# YOUR OBJECTIVE:
Retype every record exactly. Skip the images.

# DATASET:
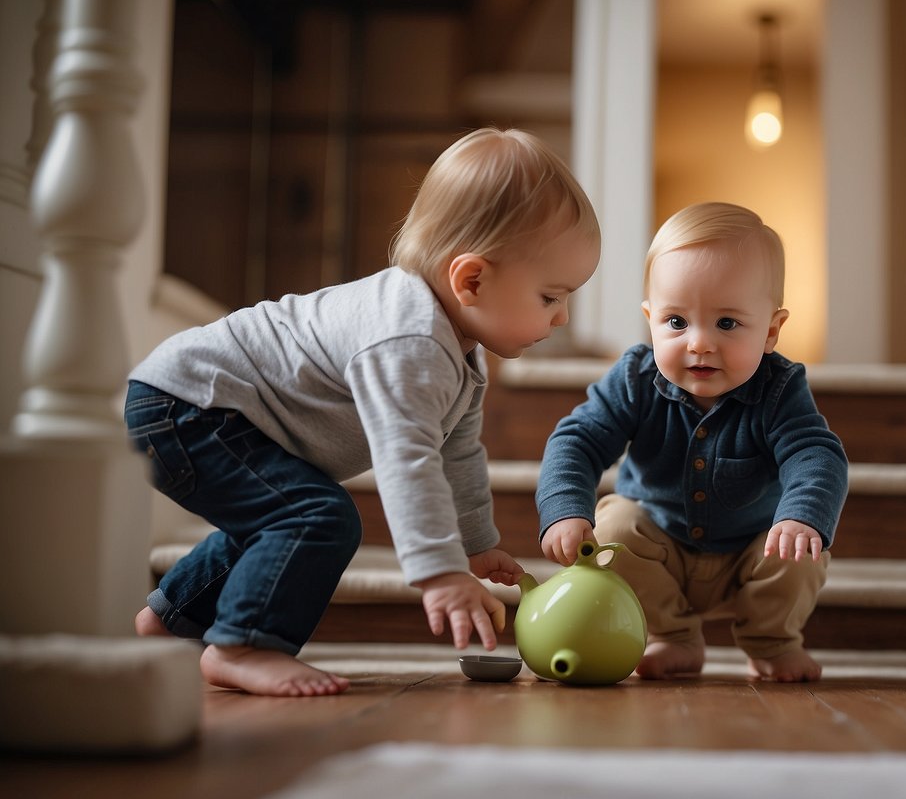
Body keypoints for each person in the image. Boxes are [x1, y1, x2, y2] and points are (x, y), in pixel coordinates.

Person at [126, 127, 601, 696]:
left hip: (196, 410)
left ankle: (172, 619)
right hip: (186, 407)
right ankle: (245, 643)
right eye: (551, 296)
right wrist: (440, 571)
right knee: (316, 517)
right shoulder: (409, 339)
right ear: (471, 279)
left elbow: (457, 452)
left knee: (278, 514)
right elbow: (407, 458)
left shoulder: (460, 354)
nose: (562, 317)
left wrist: (474, 541)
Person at [536, 202, 847, 683]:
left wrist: (802, 514)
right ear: (650, 320)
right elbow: (577, 441)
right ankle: (672, 636)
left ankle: (772, 641)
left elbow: (815, 454)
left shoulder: (779, 389)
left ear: (770, 330)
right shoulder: (636, 378)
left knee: (801, 547)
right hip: (658, 551)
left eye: (726, 323)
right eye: (677, 322)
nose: (699, 342)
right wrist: (565, 509)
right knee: (614, 524)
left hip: (751, 556)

# OUTPUT:
Body keypoints for each person in the image. Boxes are [x1, y1, x2, y2] and points are (x, y), in pixel coordinates.

Person at [126, 127, 601, 696]:
left hip: (196, 410)
left ankle: (172, 619)
right hip: (186, 407)
right ankle: (245, 643)
right eye: (551, 296)
right wrist: (440, 571)
right knee: (316, 517)
right shoulder: (409, 339)
right ear: (471, 279)
left elbow: (457, 452)
left knee: (278, 514)
right elbow: (407, 458)
left shoulder: (460, 354)
nose: (562, 317)
left wrist: (474, 541)
Person at [536, 202, 847, 683]:
left wrist: (802, 514)
right ear: (650, 320)
right elbow: (577, 441)
right ankle: (672, 636)
left ankle: (772, 641)
left elbow: (815, 454)
left shoulder: (779, 389)
left ear: (770, 330)
right shoulder: (636, 378)
left knee: (801, 547)
right hip: (658, 551)
left eye: (726, 323)
right eye: (677, 322)
nose: (699, 342)
right wrist: (565, 509)
right knee: (614, 524)
left hip: (751, 556)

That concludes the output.